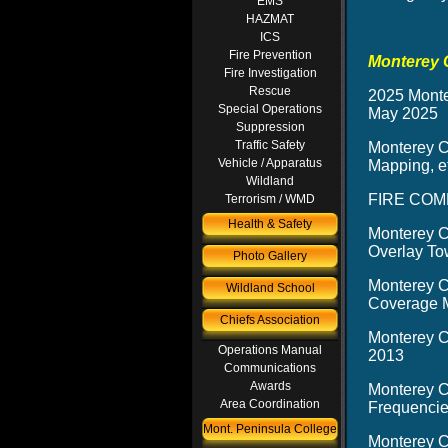
EMS
HAZMAT
ICS
Fire Prevention
Monterey 
Fire Investigation
Rescue
2025 Monte
Special Operations
May 2025
Suppression
Traffic Safety
Monterey C
Vehicle / Apparatus
Mapping, ef
Wildland
FIRE COMM
Terrorism / WMD
Health & Safety
Monterey C
Overlay To
Photo Gallery
Monterey C
Wildland School
Coverage M
Chiefs Association
Monterey C
Operations Manual
2013
Communications
Awards
Monterey C
Area Coordination
Frequencie
Mont. Peninsula College
Monterey C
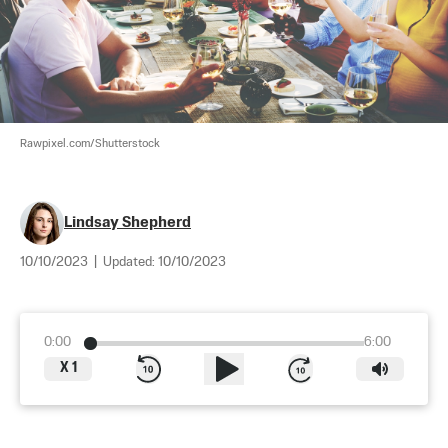
Rawpixel.com/Shutterstock
Lindsay Shepherd
10/10/2023
|
Updated:
10/10/2023
0:00
6:00
X
1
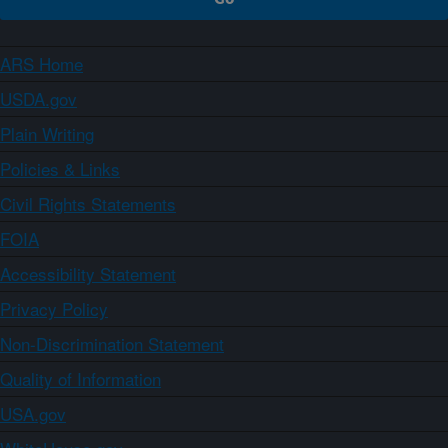
ARS Home
USDA.gov
Plain Writing
Policies & Links
Civil Rights Statements
FOIA
Accessibility Statement
Privacy Policy
Non-Discrimination Statement
Quality of Information
USA.gov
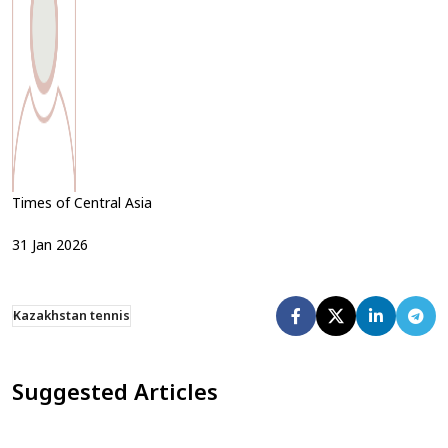
Times of Central Asia
31
Jan
2026
Kazakhstan tennis
Suggested Articles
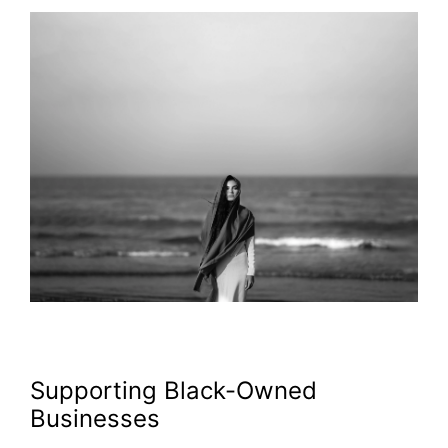
Supporting Black-Owned
Businesses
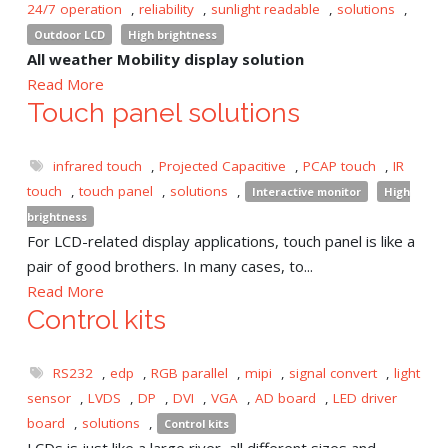
24/7 operation
,
reliability
,
sunlight readable
,
solutions
,
Outdoor LCD
High brightness
All weather Mobility display solution
Read More
Touch panel solutions
infrared touch
,
Projected Capacitive
,
PCAP touch
,
IR
touch
,
touch panel
,
solutions
,
Interactive monitor
High
brightness
For LCD-related display applications, touch panel is like a
pair of good brothers. In many cases, to...
Read More
Control kits
RS232
,
edp
,
RGB parallel
,
mipi
,
signal convert
,
light
sensor
,
LVDS
,
DP
,
DVI
,
VGA
,
AD board
,
LED driver
board
,
solutions
,
Control kits
LCDs is just like a large river, all different sizes and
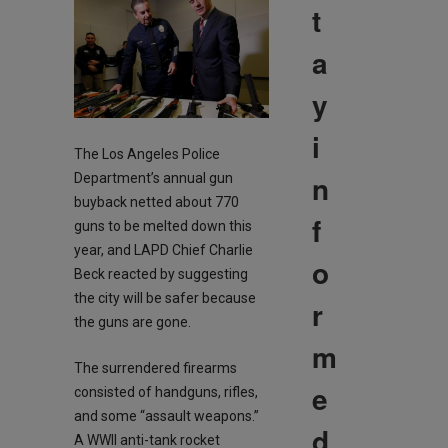
t
a
y
i
The Los Angeles Police
n
Department’s annual gun
buyback netted about 770
f
guns to be melted down this
year, and LAPD Chief Charlie
o
Beck reacted by suggesting
the city will be safer because
r
the guns are gone.
m
The surrendered firearms
e
consisted of handguns, rifles,
and some “assault weapons.”
d
A WWII anti-tank rocket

What you have to do: Make a tally of the lines in this data that include the string "panel", and answer with that tally alone.

Reply to the task: 3